Pull out each line of the items below that includes the string "palette", and copy those lines as they appear.

> **Provided entries**
━━━━━━━━

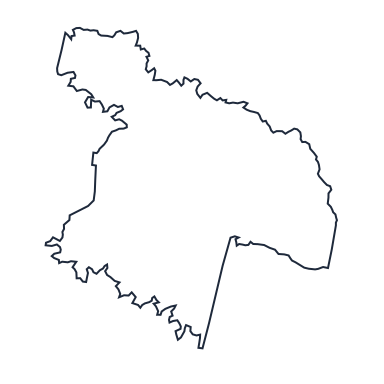 the district of Catanduvas, Paraná, Brazil, rotated 96°
{"feature_id": "56859067B59737068657378", "entity_name": "Catanduvas", "entity_type": "district", "adm_level": 2, "iso_a3": "BRA", "parent_name": "Brazil", "parent_adm1": "Paraná", "projection": "natural_earth1", "projection_center": [-53.163, -25.234], "detail": "fine", "context": "isolated", "style": "outline", "palette": "slate", "viewbox_px": 384, "rotation_deg": 96, "n_neighbors": 0, "source": "geoboundaries", "source_scale": "gbopen_adm2", "svg_char_len": 3996}
<svg xmlns="http://www.w3.org/2000/svg" viewBox="0 0 384 384"><g transform="rotate(96 192 192)"><path d="M234.6,47.0L210.1,45.4L207.4,45.7L204.9,44.9L202.6,45.9L199.3,47.0L197.4,49.5L195.1,50.6L192.2,52.4L189.4,55.8L183.4,55.7L179.1,56.1L175.2,53.7L171.8,55.2L170.9,58.6L168.3,61.7L165.7,64.4L163.1,67.2L160.7,68.7L156.1,67.5L151.8,68.6L148.9,69.9L146.7,72.1L143.9,71.6L140.4,74.8L136.7,78.9L132.2,80.4L130.3,84.4L130.8,87.6L128.1,89.5L125.1,89.5L121.4,90.5L118.7,93.8L118.3,97.0L120.5,99.8L122.0,102.3L124.3,105.2L122.1,108.7L122.6,114.2L124.5,117.3L122.5,119.7L118.7,121.6L116.1,124.4L113.5,126.0L114.5,129.0L112.0,131.2L108.8,132.8L106.6,134.8L105.9,138.9L105.5,142.5L104.4,146.3L102.6,149.7L100.5,147.7L98.0,146.1L96.9,150.2L99.0,155.8L98.8,160.6L99.9,164.3L99.4,168.0L96.8,167.6L97.7,171.1L95.6,173.6L98.2,176.8L97.0,179.6L94.8,183.0L91.8,187.3L94.2,191.7L97.5,193.5L93.9,197.0L90.4,198.4L86.5,197.4L83.0,194.8L79.8,197.8L79.4,201.5L82.2,204.8L79.9,208.3L78.8,211.5L81.5,212.2L85.1,211.8L87.4,213.8L84.6,216.4L82.3,218.9L86.0,222.5L87.8,225.1L85.2,228.3L83.6,234.4L84.5,238.9L84.8,242.1L79.4,241.3L75.2,241.1L72.9,242.6L75.0,244.8L77.6,248.0L74.8,250.8L71.7,250.3L68.9,250.6L65.7,249.3L62.3,251.4L61.1,248.6L58.1,249.8L56.5,252.4L54.3,254.5L55.6,257.8L51.9,258.8L52.3,263.3L49.1,262.4L44.4,261.7L40.4,262.4L37.6,264.5L38.9,267.5L40.7,272.6L41.5,276.4L39.2,280.0L41.1,284.1L44.3,285.6L46.3,287.3L45.6,292.4L45.9,298.7L44.7,301.4L41.6,303.0L41.4,306.8L42.1,309.9L41.4,312.9L42.1,316.7L40.5,320.6L41.1,324.2L43.2,327.4L45.6,326.0L48.7,325.1L49.5,328.1L52.7,328.1L49.0,331.7L46.9,334.6L64.7,336.6L82.9,339.1L86.2,338.6L88.8,337.5L89.5,334.2L86.4,328.2L85.0,322.4L88.2,320.1L90.8,320.3L92.1,324.3L95.2,324.2L99.2,326.1L99.3,321.0L103.6,317.1L101.5,311.7L101.6,308.3L105.3,302.4L108.3,300.1L108.4,305.2L114.0,307.8L119.0,304.7L118.5,301.4L114.4,301.7L110.8,301.9L112.2,298.0L111.3,293.4L114.4,290.8L118.3,288.4L121.6,288.9L120.6,284.6L116.5,282.9L113.5,278.7L115.2,274.6L113.7,270.9L117.0,269.2L119.1,271.4L121.2,275.3L123.6,276.4L125.6,279.7L128.8,275.9L127.3,272.0L128.4,269.1L131.8,264.0L134.5,263.6L136.1,266.6L136.7,271.0L138.7,274.2L140.4,277.9L144.3,280.1L146.8,281.2L149.8,282.0L154.0,284.4L158.7,288.4L161.2,289.3L163.3,290.8L163.1,294.2L175.5,294.2L175.7,290.3L189.7,289.5L201.7,288.7L210.7,288.9L216.8,293.9L228.0,311.2L232.7,311.0L238.0,316.0L242.1,315.4L245.3,316.7L247.9,316.0L250.8,316.1L254.5,318.3L251.6,325.5L255.7,327.9L257.7,331.9L260.3,332.0L260.3,325.8L258.3,320.9L260.6,317.5L263.1,316.5L265.8,316.8L267.8,322.5L270.4,324.8L272.1,322.2L273.5,317.3L276.6,316.7L274.9,313.8L274.9,308.2L273.5,305.1L273.5,299.8L279.3,302.9L281.0,300.7L284.0,298.6L289.9,297.7L289.4,294.2L292.5,291.2L292.6,287.9L288.1,287.5L283.4,287.0L279.8,288.6L277.6,286.7L279.3,283.3L282.1,281.6L283.3,278.4L279.4,275.4L277.4,272.5L274.8,271.2L273.0,268.9L276.4,268.2L279.8,270.1L283.4,267.8L285.1,264.3L288.5,259.6L289.5,254.7L293.6,257.9L296.5,255.0L300.9,252.7L304.3,253.5L301.8,248.8L301.6,244.2L298.1,241.5L302.4,237.0L308.7,239.7L310.0,233.8L312.5,231.3L309.6,229.7L307.7,227.2L306.0,223.0L304.3,220.7L301.6,220.5L299.8,218.5L303.1,216.1L305.2,213.5L307.1,218.4L309.5,215.9L314.1,213.2L317.7,213.8L317.4,210.4L314.0,209.7L311.0,206.3L308.1,201.0L306.6,196.4L309.8,197.6L313.0,200.2L317.0,198.4L318.6,201.1L321.6,201.5L324.2,200.7L322.3,197.4L321.1,193.2L323.9,190.9L326.8,189.1L329.3,189.1L332.1,193.8L335.4,192.7L340.4,190.6L337.8,187.8L331.3,185.0L328.2,184.9L325.0,184.0L326.4,179.2L330.5,179.1L333.5,176.4L334.2,172.5L333.0,169.0L336.5,168.8L341.0,169.0L346.3,169.3L346.4,165.2L321.0,161.4L262.0,153.8L233.4,148.9L231.6,144.8L232.4,140.9L234.4,143.8L237.3,142.7L240.7,141.9L238.8,139.7L239.0,136.3L239.4,133.4L238.7,130.4L235.4,128.6L237.3,125.7L237.0,121.1L237.2,114.7L239.4,109.0L240.7,103.4L244.6,99.5L244.4,93.7L245.0,89.3L247.7,87.2L249.7,85.4L251.1,81.7L255.5,72.5L256.1,67.9L256.1,61.5L255.3,58.6L252.9,53.8L253.4,48.8L234.6,47.0Z" fill="none" stroke="#1e293b" stroke-width="2"/></g></svg>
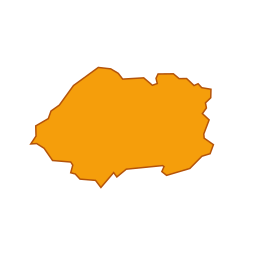 Lisburn, Natural Earth projection, rotated 328°
{"feature_id": "GBR-2090", "entity_name": "Lisburn", "entity_type": "District", "adm_level": 1, "iso_a3": "GBR", "parent_name": "United Kingdom", "parent_adm1": "", "projection": "natural_earth1", "projection_center": [-6.062, 54.5], "detail": "fine", "context": "isolated", "style": "filled", "palette": "amber", "viewbox_px": 256, "rotation_deg": 328, "n_neighbors": 0, "source": "natural_earth", "source_scale": "10m", "svg_char_len": 763}
<svg xmlns="http://www.w3.org/2000/svg" viewBox="0 0 256 256"><g transform="rotate(328 128 128)"><path d="M218.9,139.1L214.2,146.2L207.0,147.7L205.1,152.6L198.7,155.2L201.1,164.1L189.1,173.2L187.2,177.0L191.6,187.4L184.0,193.3L175.7,191.1L159.0,195.1L135.6,188.6L133.6,182.9L138.1,179.8L137.4,178.2L104.7,162.0L92.6,163.6L92.2,158.2L73.5,164.1L72.7,155.2L60.2,145.9L58.9,139.0L55.7,135.6L61.5,130.2L61.4,126.5L46.8,115.6L46.1,100.7L42.3,92.8L37.1,90.0L45.7,86.1L50.9,77.3L65.4,77.8L71.7,72.8L81.9,72.2L104.3,63.1L134.9,60.9L144.7,68.7L148.7,76.5L149.4,83.7L167.9,93.8L171.3,104.7L176.4,105.8L178.1,100.7L182.1,98.1L195.2,106.1L197.5,113.2L203.9,117.1L206.5,127.0L210.9,127.6L211.9,132.9L218.9,139.1Z" fill="#f59e0b" stroke="#b45309" stroke-width="1.5"/></g></svg>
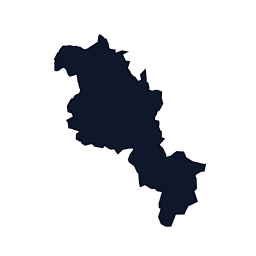 the district of Mangu, Plateau, Nigeria, rotated 324°
{"feature_id": "59680162B68239008143557", "entity_name": "Mangu", "entity_type": "district", "adm_level": 2, "iso_a3": "NGA", "parent_name": "Nigeria", "parent_adm1": "Plateau", "projection": "mercator", "projection_center": [9.188, 9.38], "detail": "fine", "context": "isolated", "style": "filled", "palette": "ink", "viewbox_px": 256, "rotation_deg": 324, "n_neighbors": 0, "source": "geoboundaries", "source_scale": "gbopen_adm2", "svg_char_len": 2575}
<svg xmlns="http://www.w3.org/2000/svg" viewBox="0 0 256 256"><g transform="rotate(324 128 128)"><path d="M123.3,23.7L118.0,25.3L117.2,26.6L115.3,26.2L109.0,29.4L108.8,31.6L107.1,32.3L106.9,33.1L103.0,38.5L104.9,40.1L110.4,40.3L112.3,41.2L112.5,42.0L112.7,45.2L112.0,47.3L111.4,49.7L111.6,51.7L118.7,54.2L118.7,54.3L116.2,59.3L115.0,61.4L114.5,63.6L113.6,65.0L112.1,69.9L110.7,70.8L108.9,71.9L104.5,70.8L102.1,72.0L100.1,72.2L99.2,71.5L92.4,74.6L92.0,75.1L91.9,75.1L89.3,79.6L91.7,82.4L90.8,87.1L83.1,86.0L83.2,88.3L80.6,92.8L80.5,93.2L80.6,93.3L82.8,95.4L83.5,96.9L85.8,99.8L87.3,102.2L86.8,103.0L82.8,102.9L79.9,106.6L81.3,109.8L82.7,111.3L82.1,113.1L83.3,116.5L89.7,119.0L89.8,119.7L90.9,121.6L90.3,122.6L96.0,128.8L99.1,128.1L100.3,132.1L101.8,134.9L105.0,136.6L104.8,142.6L111.3,141.9L116.3,144.2L119.3,146.1L120.5,147.0L120.6,148.3L120.5,148.8L118.4,149.7L114.0,151.1L110.0,153.9L109.3,156.1L109.9,158.2L111.3,162.2L110.0,168.6L110.1,169.9L110.6,170.5L105.3,179.2L103.8,182.5L108.9,183.7L111.1,189.7L112.3,191.1L114.5,192.4L115.0,195.9L118.9,199.8L108.7,207.7L106.8,210.8L107.8,212.8L100.6,218.1L98.9,225.0L101.1,229.5L105.0,232.3L115.8,225.4L122.9,230.3L125.7,228.5L130.8,226.0L140.7,227.9L144.0,217.4L147.6,217.0L153.3,208.6L153.3,207.3L154.1,205.6L155.5,205.1L161.5,205.6L164.3,207.3L169.0,202.9L167.7,202.2L160.2,193.3L157.2,186.1L158.6,180.2L153.5,176.0L149.2,175.9L147.5,176.5L141.2,174.5L142.8,170.7L143.9,164.5L142.9,160.2L143.9,159.4L144.6,159.3L145.5,159.0L148.2,158.5L150.7,157.9L149.0,155.3L152.7,150.4L152.0,149.4L153.2,144.6L155.1,143.0L156.6,140.6L153.7,137.0L156.3,134.2L158.2,133.7L161.6,131.3L163.9,131.6L170.4,128.4L170.4,128.0L172.5,122.9L174.8,120.2L176.1,118.5L174.1,115.3L172.6,114.0L168.9,112.7L166.6,109.0L168.3,107.9L170.2,103.5L169.5,100.5L170.6,100.0L175.9,91.2L169.6,92.5L167.6,97.2L163.4,96.8L163.1,92.2L163.4,91.8L162.1,88.5L162.0,86.7L161.8,85.3L162.4,83.9L162.5,79.0L167.9,75.1L165.0,72.6L165.3,71.3L166.5,64.7L171.6,65.6L168.3,62.3L161.8,60.5L161.0,60.3L163.1,57.2L162.6,57.0L161.8,56.2L161.2,55.6L160.4,54.8L159.5,54.0L159.5,52.8L159.4,52.5L159.4,51.7L160.4,49.5L161.4,47.7L161.4,46.6L161.5,46.2L162.2,43.8L162.3,43.2L161.2,42.7L161.1,40.5L160.5,38.2L160.4,37.7L159.5,36.1L159.1,36.4L158.4,36.9L157.3,38.0L154.5,41.2L152.5,41.1L143.5,40.6L142.2,40.6L140.1,40.1L138.3,39.2L137.5,37.3L136.5,34.5L136.1,34.4L135.1,33.4L134.9,33.1L134.0,31.5L133.0,31.4L132.2,30.7L131.5,30.1L130.3,28.5L130.1,28.3L129.2,27.4L127.9,26.7L126.4,25.9L125.6,25.3L124.9,24.8L124.1,24.3L123.3,23.7Z" fill="#0f172a" stroke="#020617" stroke-width="1.5"/></g></svg>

━━━━━━━━

> **Worked solution**
{"feature_id": "56859067B59737068657378", "entity_name": "Catanduvas", "entity_type": "district", "adm_level": 2, "iso_a3": "BRA", "parent_name": "Brazil", "parent_adm1": "Paraná", "projection": "natural_earth1", "projection_center": [-53.163, -25.234], "detail": "fine", "context": "isolated", "style": "outline", "palette": "slate", "viewbox_px": 384, "rotation_deg": 96, "n_neighbors": 0, "source": "geoboundaries", "source_scale": "gbopen_adm2", "svg_char_len": 3996}
{"feature_id": "GBR-2090", "entity_name": "Lisburn", "entity_type": "District", "adm_level": 1, "iso_a3": "GBR", "parent_name": "United Kingdom", "parent_adm1": "", "projection": "natural_earth1", "projection_center": [-6.062, 54.5], "detail": "fine", "context": "isolated", "style": "filled", "palette": "amber", "viewbox_px": 256, "rotation_deg": 328, "n_neighbors": 0, "source": "natural_earth", "source_scale": "10m", "svg_char_len": 763}
{"feature_id": "59680162B68239008143557", "entity_name": "Mangu", "entity_type": "district", "adm_level": 2, "iso_a3": "NGA", "parent_name": "Nigeria", "parent_adm1": "Plateau", "projection": "mercator", "projection_center": [9.188, 9.38], "detail": "fine", "context": "isolated", "style": "filled", "palette": "ink", "viewbox_px": 256, "rotation_deg": 324, "n_neighbors": 0, "source": "geoboundaries", "source_scale": "gbopen_adm2", "svg_char_len": 2575}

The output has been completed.